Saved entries
══════════

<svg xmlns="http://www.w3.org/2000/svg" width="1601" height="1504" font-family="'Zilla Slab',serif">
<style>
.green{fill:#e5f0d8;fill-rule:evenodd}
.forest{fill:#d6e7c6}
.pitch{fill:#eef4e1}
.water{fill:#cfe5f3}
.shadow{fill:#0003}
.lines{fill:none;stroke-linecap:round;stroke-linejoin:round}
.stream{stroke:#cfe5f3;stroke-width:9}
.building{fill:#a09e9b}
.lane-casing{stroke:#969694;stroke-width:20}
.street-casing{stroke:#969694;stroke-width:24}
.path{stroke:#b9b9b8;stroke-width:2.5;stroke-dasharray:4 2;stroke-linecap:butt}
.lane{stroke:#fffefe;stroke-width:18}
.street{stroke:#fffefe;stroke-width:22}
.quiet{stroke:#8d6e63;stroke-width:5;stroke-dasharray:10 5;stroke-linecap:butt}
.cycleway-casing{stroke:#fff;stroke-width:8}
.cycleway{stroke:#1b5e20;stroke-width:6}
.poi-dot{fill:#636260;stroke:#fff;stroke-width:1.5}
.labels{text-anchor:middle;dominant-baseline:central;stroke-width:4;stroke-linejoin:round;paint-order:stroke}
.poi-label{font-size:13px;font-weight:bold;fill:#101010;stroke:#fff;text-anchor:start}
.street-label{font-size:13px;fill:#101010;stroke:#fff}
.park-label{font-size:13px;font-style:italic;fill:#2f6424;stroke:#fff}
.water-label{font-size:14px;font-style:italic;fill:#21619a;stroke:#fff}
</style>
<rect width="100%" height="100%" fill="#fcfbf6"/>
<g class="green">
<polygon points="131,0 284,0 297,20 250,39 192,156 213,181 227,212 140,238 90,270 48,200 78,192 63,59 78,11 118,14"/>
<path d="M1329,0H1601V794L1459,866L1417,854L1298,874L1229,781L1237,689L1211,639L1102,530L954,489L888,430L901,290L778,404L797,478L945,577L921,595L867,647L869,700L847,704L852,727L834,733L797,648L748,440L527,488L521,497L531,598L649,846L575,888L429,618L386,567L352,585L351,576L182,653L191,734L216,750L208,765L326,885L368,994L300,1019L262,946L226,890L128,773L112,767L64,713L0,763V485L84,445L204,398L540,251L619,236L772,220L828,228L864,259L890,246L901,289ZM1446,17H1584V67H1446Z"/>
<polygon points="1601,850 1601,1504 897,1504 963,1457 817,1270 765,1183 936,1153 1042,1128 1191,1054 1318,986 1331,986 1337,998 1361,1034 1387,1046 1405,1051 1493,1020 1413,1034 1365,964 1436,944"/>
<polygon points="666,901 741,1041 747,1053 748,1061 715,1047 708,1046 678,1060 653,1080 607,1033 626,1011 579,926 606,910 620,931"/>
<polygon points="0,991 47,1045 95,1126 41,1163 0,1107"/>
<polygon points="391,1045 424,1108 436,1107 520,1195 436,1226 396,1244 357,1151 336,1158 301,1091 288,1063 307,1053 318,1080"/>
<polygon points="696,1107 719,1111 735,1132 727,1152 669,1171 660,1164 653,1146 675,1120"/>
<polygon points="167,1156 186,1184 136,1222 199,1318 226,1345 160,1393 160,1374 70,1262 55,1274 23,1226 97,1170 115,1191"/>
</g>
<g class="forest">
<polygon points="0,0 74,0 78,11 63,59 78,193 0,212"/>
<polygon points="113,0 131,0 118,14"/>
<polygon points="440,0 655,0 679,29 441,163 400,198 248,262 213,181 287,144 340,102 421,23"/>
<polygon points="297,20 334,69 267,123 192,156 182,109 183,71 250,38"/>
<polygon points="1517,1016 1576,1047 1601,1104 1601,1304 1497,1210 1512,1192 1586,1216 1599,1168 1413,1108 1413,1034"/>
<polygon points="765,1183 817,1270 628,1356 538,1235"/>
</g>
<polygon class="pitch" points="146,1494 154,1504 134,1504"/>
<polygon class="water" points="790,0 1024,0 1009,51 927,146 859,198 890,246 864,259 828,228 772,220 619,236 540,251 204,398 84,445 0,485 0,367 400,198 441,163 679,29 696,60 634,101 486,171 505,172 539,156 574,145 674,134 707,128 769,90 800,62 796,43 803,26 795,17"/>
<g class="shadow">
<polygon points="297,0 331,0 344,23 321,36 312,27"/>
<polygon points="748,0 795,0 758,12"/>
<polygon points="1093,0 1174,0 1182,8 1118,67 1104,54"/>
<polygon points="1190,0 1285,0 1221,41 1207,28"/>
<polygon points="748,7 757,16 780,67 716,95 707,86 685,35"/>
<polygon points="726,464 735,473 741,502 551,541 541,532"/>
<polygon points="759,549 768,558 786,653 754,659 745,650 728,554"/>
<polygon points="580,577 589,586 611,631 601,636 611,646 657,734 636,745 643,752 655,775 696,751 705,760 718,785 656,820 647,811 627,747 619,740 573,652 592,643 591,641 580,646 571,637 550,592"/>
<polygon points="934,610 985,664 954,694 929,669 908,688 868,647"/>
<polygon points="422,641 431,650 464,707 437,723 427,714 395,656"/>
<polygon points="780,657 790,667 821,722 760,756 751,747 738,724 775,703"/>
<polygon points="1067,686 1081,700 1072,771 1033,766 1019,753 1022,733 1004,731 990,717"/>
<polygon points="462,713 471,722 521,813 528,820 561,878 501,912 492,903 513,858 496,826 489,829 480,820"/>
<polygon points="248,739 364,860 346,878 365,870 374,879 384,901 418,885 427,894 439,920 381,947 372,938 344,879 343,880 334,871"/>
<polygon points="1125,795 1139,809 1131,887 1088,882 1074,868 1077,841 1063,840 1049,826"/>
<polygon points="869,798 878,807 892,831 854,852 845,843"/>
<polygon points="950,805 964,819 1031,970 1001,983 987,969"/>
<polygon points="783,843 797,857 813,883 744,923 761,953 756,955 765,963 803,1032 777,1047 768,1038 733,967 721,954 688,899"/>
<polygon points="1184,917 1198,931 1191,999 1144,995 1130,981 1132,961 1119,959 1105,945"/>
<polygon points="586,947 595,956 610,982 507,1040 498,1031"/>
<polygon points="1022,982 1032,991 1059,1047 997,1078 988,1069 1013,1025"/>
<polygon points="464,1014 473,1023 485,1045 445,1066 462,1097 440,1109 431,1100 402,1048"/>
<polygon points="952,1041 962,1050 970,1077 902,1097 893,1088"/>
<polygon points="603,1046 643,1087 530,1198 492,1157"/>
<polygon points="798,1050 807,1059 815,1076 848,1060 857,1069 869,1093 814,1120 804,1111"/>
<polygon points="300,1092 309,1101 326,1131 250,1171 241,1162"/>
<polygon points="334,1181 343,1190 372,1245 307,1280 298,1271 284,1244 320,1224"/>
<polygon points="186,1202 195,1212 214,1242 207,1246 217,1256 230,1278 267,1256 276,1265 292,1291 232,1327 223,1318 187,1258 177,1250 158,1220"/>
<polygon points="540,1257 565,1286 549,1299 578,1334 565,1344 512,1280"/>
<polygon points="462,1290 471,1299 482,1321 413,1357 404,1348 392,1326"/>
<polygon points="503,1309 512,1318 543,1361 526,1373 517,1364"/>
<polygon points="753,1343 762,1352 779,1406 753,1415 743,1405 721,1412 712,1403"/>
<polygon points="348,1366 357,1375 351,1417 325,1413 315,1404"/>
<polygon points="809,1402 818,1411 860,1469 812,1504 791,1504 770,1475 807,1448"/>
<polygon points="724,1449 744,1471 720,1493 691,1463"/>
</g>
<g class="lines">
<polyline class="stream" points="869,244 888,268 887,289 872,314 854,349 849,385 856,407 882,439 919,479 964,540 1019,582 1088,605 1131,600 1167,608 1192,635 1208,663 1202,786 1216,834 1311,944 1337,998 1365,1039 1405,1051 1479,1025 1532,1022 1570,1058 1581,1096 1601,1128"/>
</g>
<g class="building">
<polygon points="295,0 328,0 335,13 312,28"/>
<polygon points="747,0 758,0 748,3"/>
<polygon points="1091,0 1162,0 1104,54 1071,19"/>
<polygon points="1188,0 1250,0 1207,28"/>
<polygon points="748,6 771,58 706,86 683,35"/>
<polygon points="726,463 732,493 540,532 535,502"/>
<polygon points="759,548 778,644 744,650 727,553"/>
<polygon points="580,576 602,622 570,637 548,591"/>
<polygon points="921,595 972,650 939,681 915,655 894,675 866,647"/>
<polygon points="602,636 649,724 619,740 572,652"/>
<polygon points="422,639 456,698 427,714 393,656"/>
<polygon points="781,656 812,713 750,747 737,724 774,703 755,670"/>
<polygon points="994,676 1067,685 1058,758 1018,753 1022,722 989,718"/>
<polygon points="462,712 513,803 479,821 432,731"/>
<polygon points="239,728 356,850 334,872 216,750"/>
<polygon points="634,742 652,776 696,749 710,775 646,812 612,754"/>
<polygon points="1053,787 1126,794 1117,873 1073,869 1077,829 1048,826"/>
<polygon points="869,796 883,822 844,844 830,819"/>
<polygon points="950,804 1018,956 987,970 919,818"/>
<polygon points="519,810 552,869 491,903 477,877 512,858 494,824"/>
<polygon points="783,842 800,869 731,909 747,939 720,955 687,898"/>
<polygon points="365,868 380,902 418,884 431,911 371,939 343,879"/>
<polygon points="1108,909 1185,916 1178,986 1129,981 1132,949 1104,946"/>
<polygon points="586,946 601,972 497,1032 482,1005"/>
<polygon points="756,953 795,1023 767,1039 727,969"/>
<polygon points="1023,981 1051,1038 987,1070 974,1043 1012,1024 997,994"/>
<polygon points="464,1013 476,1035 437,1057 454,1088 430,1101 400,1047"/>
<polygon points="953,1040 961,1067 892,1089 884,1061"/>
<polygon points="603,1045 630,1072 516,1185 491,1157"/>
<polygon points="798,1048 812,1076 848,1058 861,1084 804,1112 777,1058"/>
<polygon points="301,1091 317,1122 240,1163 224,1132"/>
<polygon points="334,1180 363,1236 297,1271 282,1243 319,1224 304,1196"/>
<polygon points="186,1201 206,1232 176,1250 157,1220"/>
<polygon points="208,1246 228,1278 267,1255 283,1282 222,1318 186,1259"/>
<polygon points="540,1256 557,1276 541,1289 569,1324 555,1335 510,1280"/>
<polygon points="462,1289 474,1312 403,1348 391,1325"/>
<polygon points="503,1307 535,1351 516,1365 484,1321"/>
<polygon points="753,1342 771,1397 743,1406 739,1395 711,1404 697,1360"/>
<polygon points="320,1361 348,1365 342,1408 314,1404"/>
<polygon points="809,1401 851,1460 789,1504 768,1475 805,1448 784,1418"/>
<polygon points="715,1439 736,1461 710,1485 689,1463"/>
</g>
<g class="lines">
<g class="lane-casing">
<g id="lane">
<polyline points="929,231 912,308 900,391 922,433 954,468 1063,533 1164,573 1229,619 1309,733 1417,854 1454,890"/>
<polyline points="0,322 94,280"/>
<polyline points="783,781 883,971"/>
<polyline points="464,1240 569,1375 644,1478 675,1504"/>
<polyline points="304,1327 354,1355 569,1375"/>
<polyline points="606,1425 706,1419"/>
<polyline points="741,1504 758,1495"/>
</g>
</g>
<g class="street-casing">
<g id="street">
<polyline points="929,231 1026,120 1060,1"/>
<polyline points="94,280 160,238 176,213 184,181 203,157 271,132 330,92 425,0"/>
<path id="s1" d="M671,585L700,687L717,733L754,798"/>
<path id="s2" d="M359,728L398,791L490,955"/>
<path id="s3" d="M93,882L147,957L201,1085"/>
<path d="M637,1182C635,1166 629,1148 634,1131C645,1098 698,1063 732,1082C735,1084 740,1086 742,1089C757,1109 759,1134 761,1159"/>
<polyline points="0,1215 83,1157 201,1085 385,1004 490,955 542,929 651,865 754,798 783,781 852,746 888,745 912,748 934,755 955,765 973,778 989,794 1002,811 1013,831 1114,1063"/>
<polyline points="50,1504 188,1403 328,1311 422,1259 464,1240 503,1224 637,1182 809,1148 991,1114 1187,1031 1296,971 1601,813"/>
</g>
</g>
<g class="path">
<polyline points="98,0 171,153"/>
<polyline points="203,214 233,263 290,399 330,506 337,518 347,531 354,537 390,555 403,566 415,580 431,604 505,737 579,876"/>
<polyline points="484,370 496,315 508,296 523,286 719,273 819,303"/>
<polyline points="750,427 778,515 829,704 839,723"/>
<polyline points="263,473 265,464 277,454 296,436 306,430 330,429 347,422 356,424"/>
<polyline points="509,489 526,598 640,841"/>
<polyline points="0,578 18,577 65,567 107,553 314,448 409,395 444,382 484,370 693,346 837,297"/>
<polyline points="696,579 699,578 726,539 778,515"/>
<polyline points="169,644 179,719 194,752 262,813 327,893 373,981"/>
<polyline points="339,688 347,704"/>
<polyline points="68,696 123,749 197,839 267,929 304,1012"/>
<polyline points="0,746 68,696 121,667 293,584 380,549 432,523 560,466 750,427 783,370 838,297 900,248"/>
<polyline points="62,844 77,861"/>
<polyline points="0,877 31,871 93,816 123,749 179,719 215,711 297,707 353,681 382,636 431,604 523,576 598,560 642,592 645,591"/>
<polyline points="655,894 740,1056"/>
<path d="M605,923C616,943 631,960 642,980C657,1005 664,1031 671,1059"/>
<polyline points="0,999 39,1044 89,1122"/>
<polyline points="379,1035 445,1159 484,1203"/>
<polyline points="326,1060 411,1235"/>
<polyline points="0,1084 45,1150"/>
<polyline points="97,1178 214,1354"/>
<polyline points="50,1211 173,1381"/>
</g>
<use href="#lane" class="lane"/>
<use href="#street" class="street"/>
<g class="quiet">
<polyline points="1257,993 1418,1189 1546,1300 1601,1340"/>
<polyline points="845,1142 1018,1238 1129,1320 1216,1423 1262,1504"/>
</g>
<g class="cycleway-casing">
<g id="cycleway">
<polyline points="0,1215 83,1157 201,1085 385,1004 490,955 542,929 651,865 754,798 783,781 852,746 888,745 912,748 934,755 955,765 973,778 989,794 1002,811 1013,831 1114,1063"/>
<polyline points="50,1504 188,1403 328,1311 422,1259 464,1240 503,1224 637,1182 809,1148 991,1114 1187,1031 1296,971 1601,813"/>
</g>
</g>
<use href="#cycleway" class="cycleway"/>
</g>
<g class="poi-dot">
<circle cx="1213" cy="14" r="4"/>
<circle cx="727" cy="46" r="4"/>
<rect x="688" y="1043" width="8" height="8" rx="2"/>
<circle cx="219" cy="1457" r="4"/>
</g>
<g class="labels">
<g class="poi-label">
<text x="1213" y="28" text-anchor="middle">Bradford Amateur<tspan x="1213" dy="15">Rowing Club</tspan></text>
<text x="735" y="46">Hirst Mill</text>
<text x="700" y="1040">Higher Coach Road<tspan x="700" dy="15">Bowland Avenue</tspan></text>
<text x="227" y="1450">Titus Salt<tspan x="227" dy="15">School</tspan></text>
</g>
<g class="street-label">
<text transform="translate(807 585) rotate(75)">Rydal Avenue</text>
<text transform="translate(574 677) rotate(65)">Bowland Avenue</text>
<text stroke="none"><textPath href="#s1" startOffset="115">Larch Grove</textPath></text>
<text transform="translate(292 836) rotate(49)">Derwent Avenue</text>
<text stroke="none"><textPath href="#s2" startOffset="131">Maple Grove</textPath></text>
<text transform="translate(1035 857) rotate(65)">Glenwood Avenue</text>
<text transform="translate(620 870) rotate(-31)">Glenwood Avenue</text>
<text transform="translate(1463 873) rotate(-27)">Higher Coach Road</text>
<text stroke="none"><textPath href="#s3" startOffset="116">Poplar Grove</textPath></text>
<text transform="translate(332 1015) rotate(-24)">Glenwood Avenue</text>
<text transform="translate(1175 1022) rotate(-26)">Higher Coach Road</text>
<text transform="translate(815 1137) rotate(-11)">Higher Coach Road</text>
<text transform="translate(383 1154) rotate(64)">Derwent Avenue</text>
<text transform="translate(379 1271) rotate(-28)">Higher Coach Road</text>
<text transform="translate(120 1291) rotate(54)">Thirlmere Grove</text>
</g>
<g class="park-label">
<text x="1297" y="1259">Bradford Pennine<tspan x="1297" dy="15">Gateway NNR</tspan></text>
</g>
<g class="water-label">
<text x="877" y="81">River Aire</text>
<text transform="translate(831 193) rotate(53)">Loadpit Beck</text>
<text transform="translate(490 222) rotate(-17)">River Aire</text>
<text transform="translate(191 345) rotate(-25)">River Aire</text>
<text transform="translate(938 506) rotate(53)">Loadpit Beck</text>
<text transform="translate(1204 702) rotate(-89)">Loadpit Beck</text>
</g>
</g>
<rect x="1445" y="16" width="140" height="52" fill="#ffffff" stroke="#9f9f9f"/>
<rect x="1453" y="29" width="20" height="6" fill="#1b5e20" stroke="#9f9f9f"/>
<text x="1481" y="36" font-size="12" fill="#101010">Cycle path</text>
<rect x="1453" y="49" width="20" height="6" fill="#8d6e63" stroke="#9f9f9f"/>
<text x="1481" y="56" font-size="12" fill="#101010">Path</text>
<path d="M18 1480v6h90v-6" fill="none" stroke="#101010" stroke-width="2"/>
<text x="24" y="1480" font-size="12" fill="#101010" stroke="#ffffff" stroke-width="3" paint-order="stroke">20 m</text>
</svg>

══════════

◆ Brief ◆
Determine how many lines above contain the string "round". Give only that number.

◆ Exercise answer ◆
2